- Opening Delimiter -

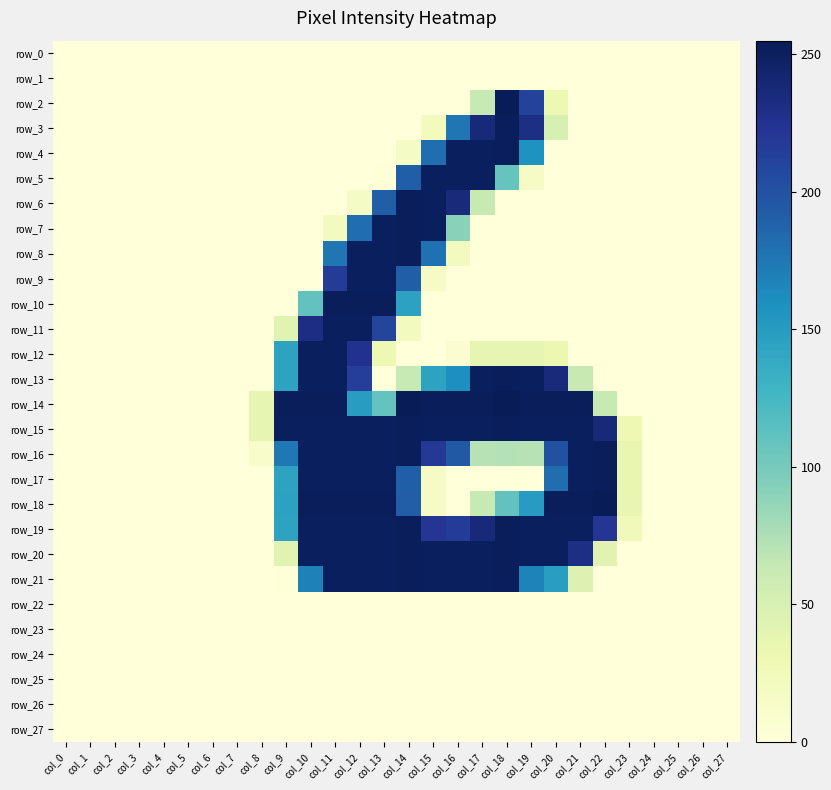

What is the total value across all series at col_23?

160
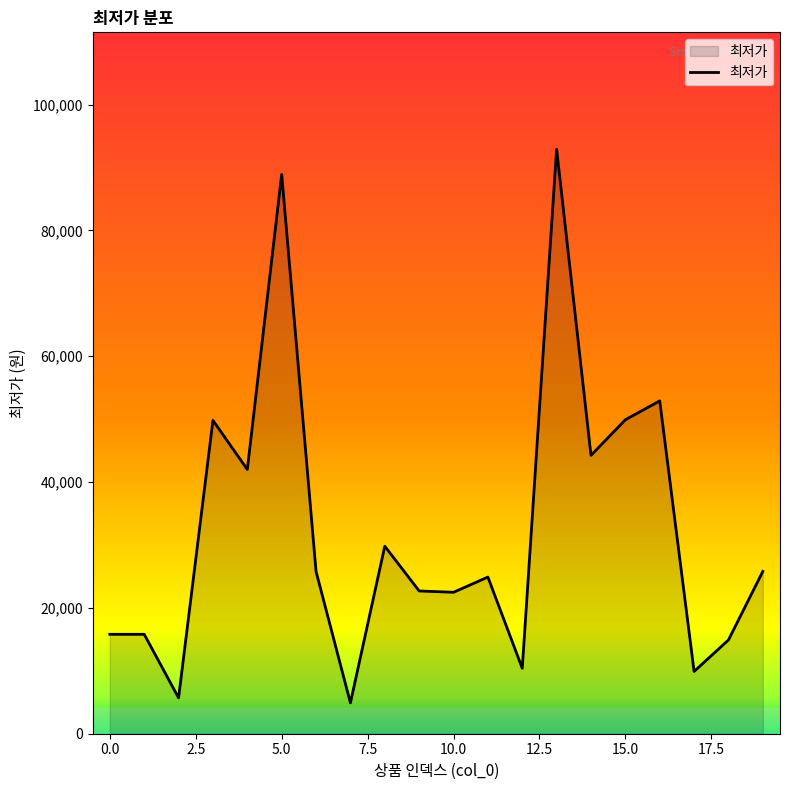

What is the maximum value shown in the chart?

92900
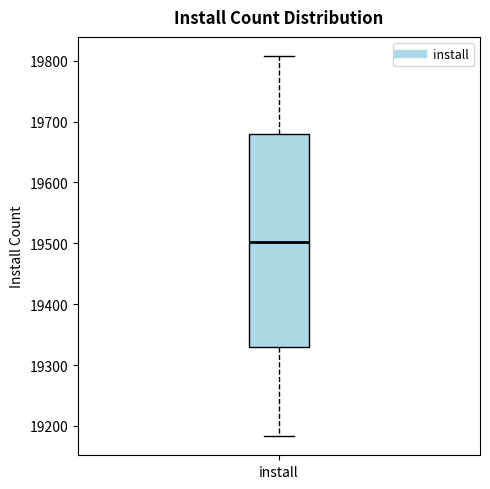

Where is the lower edge of the box for install on the y-axis? The values are not printed on the chart, so give them approximately, as read against the axis.

19330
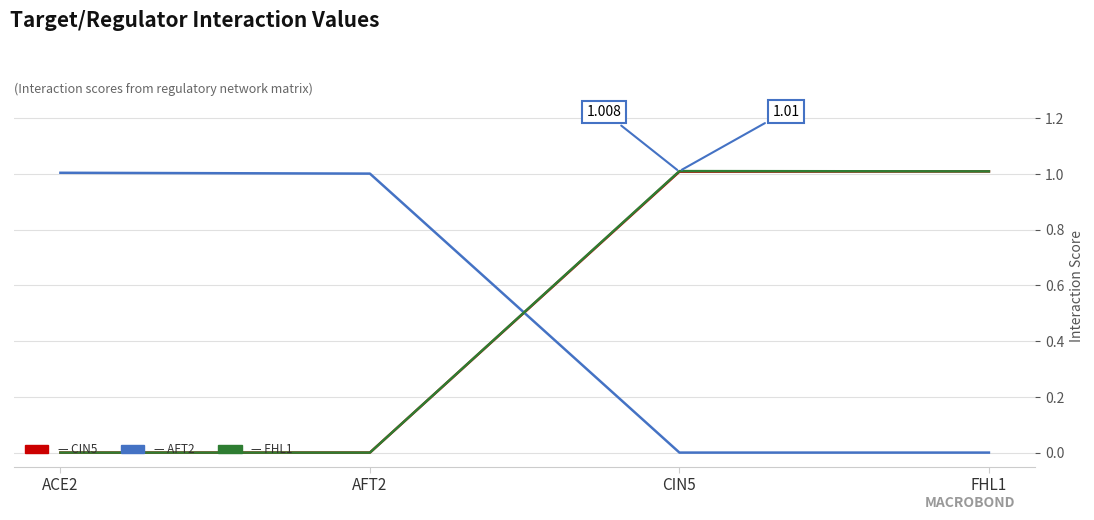

Reading right to left, list all the values displayed in this chart.

CIN5: 1.0	1.0	0.0	0.0
AFT2: 0.0	0.0	1.0	1.0
FHL1: 1.0	1.0	0.0	0.0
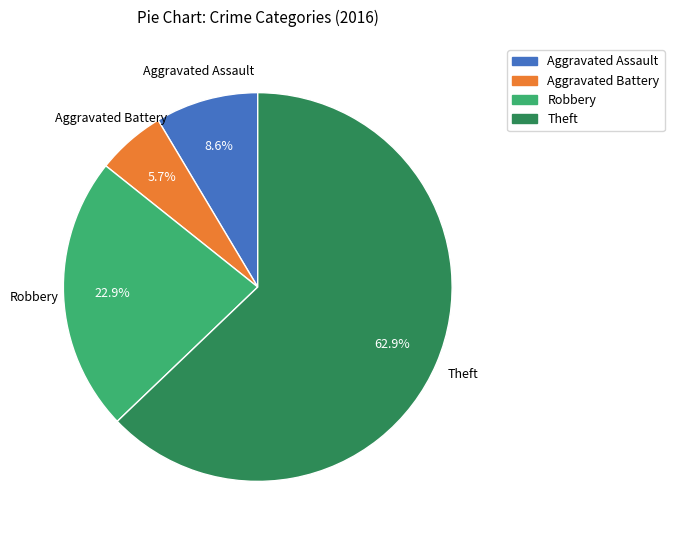

Count the number of slices in the pie.

4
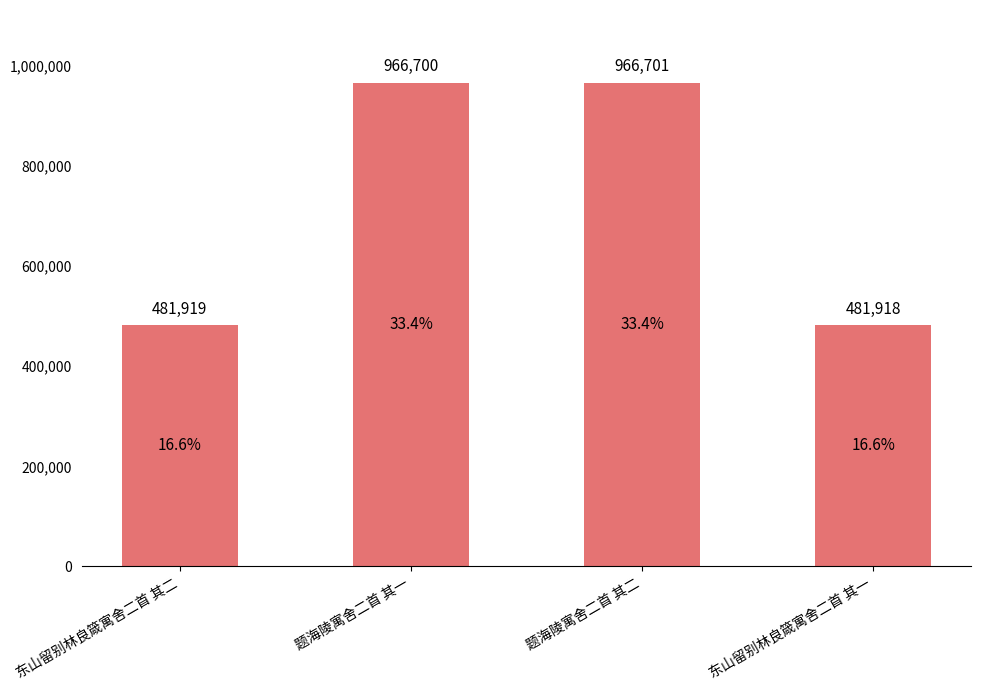

What is the maximum value shown in the chart?

966701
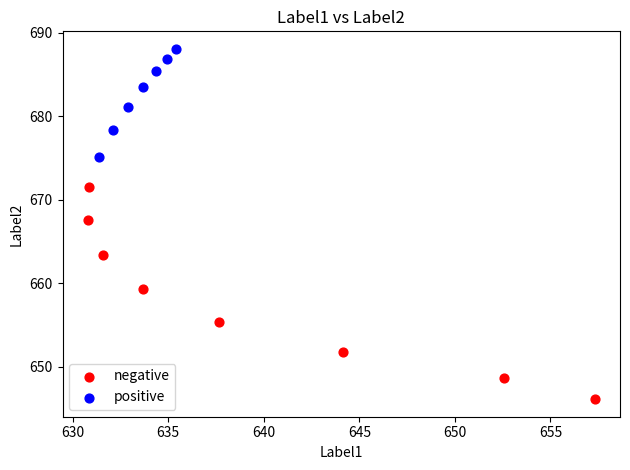

Which series contains the highest Y value?

positive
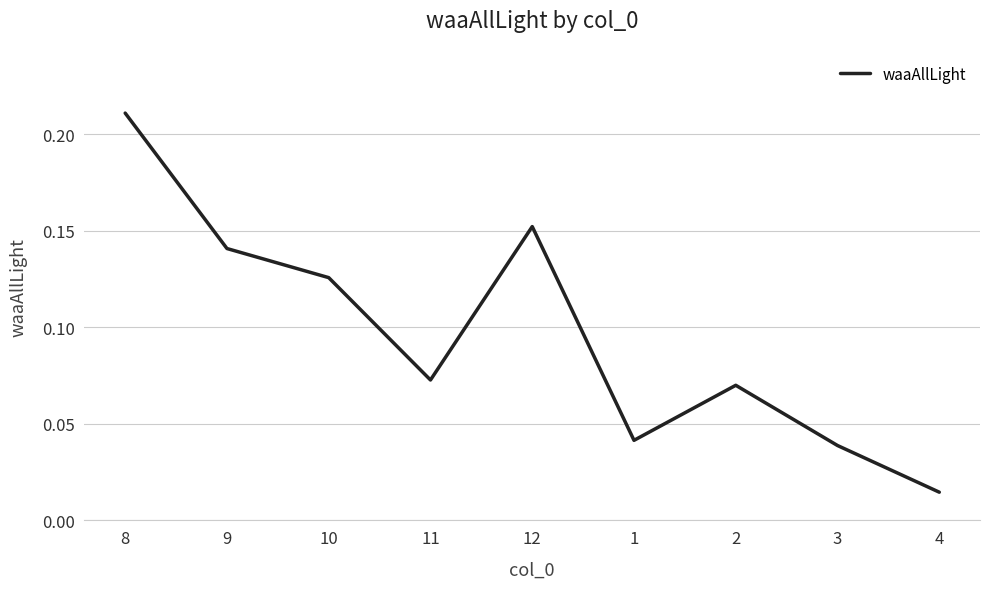

At which label is the value closest to 0?

4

- Closing Delimiter -

**REQUIREMENT:**
Render all of the rows above as a single numbered list of lines, skipping blank lines. Leave out the pictures.

**SOLUTION TO THIS PROBLEM:**
1. What is the total value across all series at col_23?
2. 160
3. What is the maximum value shown in the chart?
4. 92900
5. Where is the lower edge of the box for install on the y-axis? The values are not printed on the chart, so give them approximately, as read against the axis.
6. 19330
7. Reading right to left, list all the values displayed in this chart.
8. CIN5: 1.0	1.0	0.0	0.0
9. AFT2: 0.0	0.0	1.0	1.0
10. FHL1: 1.0	1.0	0.0	0.0
11. Count the number of slices in the pie.
12. 4
13. What is the maximum value shown in the chart?
14. 966701
15. Which series contains the highest Y value?
16. positive
17. At which label is the value closest to 0?
18. 4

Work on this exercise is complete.